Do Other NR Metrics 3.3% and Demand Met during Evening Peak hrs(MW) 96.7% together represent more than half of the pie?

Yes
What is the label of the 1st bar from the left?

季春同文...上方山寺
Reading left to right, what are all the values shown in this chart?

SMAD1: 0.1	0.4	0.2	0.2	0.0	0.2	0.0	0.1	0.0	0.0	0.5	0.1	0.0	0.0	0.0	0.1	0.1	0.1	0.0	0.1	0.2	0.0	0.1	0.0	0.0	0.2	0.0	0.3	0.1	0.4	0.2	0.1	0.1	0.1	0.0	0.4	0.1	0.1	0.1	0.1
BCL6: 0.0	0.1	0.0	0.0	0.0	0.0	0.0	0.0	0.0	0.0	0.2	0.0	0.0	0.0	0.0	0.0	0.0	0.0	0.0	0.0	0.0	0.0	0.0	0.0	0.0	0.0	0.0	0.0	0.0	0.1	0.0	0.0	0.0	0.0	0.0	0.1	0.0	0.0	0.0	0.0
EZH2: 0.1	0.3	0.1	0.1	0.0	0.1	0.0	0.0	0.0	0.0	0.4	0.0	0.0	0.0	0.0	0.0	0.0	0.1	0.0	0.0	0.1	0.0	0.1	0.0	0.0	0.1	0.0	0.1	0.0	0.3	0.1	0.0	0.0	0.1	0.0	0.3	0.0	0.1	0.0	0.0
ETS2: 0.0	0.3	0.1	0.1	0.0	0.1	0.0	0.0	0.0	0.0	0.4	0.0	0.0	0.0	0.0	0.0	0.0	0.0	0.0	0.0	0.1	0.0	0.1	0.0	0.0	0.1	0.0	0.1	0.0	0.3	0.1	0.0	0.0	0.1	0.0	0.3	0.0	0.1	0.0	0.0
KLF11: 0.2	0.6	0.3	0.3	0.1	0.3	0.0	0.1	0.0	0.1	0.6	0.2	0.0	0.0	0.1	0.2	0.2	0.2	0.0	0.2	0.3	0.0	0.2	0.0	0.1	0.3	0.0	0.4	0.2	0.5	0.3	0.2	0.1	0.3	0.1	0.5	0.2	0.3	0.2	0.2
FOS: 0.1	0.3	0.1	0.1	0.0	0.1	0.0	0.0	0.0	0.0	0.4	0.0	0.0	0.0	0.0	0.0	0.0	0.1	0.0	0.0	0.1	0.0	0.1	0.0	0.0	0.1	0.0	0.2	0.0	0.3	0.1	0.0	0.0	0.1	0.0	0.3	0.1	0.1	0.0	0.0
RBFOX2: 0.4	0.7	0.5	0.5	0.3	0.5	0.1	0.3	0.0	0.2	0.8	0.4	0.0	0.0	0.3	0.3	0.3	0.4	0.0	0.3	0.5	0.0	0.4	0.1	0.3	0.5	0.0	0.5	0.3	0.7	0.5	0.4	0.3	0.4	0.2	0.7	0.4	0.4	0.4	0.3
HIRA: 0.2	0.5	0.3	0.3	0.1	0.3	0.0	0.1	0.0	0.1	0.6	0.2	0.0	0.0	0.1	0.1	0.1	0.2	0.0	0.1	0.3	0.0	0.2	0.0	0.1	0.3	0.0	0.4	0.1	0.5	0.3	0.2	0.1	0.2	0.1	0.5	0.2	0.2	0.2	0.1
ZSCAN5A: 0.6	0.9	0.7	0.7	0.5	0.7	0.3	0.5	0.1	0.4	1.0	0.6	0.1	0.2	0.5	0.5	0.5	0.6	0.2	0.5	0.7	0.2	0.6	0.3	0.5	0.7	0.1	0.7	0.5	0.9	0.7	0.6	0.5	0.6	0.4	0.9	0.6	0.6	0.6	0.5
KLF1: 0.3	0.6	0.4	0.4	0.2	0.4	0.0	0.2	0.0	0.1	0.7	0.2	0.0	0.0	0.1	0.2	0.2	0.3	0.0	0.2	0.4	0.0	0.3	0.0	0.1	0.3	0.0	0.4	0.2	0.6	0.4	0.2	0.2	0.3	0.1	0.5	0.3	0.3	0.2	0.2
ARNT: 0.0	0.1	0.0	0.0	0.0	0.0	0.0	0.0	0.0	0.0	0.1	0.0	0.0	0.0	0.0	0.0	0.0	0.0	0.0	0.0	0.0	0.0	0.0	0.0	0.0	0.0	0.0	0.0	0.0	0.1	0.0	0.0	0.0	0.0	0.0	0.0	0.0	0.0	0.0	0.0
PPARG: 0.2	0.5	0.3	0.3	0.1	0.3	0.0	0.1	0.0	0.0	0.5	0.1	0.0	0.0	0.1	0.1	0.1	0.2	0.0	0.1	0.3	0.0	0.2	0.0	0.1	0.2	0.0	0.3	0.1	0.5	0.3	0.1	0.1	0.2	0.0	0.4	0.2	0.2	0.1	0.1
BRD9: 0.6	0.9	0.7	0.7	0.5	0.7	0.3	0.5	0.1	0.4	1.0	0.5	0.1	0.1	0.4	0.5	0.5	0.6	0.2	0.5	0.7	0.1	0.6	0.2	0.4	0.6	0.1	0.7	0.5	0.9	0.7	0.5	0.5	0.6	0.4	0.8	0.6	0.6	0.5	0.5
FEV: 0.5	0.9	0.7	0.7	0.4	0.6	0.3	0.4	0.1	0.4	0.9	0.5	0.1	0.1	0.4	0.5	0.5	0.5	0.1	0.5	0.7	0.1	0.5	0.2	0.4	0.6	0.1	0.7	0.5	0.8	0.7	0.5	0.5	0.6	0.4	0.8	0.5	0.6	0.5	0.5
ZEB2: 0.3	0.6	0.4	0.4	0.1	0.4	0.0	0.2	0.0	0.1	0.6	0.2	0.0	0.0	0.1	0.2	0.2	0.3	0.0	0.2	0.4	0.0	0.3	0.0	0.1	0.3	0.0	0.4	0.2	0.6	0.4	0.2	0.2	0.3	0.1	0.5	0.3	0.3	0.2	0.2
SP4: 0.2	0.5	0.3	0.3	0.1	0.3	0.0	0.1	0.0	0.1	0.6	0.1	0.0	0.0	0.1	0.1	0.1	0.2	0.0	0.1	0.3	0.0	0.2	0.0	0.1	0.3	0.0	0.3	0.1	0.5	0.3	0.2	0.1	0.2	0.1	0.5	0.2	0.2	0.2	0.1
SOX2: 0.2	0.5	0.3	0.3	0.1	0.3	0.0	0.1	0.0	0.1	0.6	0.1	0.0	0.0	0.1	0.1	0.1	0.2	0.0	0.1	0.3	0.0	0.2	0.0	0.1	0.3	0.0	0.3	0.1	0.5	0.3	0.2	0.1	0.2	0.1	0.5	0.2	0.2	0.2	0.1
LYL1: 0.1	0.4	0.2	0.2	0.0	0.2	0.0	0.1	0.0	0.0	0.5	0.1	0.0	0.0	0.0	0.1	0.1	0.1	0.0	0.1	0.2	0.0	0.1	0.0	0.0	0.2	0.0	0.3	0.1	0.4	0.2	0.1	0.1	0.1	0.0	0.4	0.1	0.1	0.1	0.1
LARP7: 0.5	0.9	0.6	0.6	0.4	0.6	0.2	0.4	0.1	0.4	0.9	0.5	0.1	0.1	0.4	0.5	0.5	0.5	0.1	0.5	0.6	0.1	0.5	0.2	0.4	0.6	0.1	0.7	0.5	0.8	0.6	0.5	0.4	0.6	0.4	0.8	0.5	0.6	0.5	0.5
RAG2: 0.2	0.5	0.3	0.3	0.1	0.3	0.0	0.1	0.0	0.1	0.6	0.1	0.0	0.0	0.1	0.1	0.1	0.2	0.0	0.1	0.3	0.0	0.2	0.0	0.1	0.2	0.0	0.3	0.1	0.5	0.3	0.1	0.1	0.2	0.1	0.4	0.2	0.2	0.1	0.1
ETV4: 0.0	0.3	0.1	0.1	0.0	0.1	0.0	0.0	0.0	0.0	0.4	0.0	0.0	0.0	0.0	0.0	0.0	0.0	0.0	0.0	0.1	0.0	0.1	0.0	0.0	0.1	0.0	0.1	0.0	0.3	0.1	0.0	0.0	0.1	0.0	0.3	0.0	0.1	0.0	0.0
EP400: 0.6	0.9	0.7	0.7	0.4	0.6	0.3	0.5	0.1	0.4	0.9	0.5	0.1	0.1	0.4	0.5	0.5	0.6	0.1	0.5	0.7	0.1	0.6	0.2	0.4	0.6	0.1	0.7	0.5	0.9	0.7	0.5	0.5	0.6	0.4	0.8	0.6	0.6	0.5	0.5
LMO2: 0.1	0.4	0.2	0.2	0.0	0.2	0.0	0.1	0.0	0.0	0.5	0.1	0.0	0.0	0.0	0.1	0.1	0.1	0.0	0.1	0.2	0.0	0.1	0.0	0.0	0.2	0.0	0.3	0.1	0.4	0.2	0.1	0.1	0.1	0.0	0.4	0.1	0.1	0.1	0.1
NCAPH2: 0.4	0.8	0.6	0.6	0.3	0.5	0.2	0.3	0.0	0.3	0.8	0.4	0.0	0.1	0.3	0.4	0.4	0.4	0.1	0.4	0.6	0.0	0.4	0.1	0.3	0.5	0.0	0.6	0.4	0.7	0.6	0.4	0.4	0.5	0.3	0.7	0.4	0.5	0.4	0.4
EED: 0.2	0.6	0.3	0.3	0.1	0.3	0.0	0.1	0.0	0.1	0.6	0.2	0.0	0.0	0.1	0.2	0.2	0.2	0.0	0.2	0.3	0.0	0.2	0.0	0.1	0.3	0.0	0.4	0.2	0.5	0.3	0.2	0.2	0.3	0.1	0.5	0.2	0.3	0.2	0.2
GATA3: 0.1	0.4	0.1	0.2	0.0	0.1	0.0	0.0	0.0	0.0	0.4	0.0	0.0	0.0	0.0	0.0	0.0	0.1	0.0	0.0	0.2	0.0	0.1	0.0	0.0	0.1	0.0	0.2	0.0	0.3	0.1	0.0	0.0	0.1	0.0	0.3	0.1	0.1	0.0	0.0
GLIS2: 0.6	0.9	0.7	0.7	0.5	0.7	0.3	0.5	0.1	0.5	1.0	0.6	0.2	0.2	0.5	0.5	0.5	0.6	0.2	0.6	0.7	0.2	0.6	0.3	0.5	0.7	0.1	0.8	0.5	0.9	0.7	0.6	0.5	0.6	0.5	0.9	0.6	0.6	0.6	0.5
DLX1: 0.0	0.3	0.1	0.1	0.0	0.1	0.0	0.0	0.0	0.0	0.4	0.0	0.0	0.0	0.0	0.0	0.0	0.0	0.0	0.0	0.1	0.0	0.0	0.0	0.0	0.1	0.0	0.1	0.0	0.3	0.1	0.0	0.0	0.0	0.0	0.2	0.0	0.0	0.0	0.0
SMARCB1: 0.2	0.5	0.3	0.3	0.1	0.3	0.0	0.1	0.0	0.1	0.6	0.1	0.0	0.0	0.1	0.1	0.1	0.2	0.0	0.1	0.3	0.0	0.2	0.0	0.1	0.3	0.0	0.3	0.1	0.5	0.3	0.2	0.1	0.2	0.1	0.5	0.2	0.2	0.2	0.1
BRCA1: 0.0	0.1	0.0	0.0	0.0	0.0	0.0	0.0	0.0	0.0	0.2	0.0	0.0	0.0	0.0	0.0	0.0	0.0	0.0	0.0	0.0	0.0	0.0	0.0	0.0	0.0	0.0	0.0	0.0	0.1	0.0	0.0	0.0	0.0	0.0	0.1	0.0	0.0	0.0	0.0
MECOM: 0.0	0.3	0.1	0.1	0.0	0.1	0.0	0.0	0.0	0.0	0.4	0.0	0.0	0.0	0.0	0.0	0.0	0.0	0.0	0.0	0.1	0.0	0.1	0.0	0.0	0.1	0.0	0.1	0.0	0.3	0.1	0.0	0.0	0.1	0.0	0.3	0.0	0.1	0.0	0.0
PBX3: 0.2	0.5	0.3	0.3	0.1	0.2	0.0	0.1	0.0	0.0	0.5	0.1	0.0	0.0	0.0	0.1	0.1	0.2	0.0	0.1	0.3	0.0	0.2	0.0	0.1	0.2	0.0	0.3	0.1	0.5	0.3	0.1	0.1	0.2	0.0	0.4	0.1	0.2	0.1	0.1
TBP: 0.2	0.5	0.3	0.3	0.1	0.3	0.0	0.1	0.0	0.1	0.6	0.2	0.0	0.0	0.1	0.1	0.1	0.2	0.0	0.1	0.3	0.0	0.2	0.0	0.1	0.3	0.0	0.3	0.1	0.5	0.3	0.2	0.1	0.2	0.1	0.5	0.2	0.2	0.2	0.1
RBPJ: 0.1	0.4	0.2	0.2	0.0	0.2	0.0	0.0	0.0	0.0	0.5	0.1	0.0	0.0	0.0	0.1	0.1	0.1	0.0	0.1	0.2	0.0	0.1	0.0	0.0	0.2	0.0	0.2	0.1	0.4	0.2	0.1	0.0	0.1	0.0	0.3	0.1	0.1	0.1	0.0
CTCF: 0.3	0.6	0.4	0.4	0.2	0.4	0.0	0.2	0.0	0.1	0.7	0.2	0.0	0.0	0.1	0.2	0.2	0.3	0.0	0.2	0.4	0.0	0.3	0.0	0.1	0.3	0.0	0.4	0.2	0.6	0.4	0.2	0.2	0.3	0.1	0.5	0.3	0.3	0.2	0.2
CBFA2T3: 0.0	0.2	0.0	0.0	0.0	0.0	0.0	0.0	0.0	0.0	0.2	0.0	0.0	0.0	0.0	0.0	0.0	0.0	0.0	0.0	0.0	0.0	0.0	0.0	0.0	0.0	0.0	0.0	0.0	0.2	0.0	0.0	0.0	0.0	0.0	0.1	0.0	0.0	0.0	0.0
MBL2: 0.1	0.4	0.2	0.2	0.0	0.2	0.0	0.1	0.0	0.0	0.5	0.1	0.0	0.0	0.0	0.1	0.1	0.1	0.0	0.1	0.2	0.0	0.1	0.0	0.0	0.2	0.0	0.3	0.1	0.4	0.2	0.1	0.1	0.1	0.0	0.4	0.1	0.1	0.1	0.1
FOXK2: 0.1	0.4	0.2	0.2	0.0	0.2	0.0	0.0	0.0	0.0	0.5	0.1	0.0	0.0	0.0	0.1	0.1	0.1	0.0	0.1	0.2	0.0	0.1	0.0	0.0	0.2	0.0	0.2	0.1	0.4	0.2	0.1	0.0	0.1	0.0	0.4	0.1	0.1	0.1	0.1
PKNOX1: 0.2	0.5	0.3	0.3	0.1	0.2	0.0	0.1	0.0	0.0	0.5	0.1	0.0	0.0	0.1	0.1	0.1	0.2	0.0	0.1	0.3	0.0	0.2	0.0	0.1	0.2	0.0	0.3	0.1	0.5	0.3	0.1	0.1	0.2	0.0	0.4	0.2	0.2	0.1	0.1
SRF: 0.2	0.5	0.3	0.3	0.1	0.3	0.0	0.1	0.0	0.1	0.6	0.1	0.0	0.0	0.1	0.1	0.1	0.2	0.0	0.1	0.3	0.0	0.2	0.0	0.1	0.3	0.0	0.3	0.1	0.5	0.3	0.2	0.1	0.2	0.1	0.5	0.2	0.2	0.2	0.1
#####
▶ **TASK DIRECTIONS**: Quote the material word for word, starting at its first line and stopping after the line that contains "Reading left to".

▶ **FINISHED TASK**:
Do Other NR Metrics 3.3% and Demand Met during Evening Peak hrs(MW) 96.7% together represent more than half of the pie?

Yes
What is the label of the 1st bar from the left?

季春同文...上方山寺
Reading left to right, what are all the values shown in this chart?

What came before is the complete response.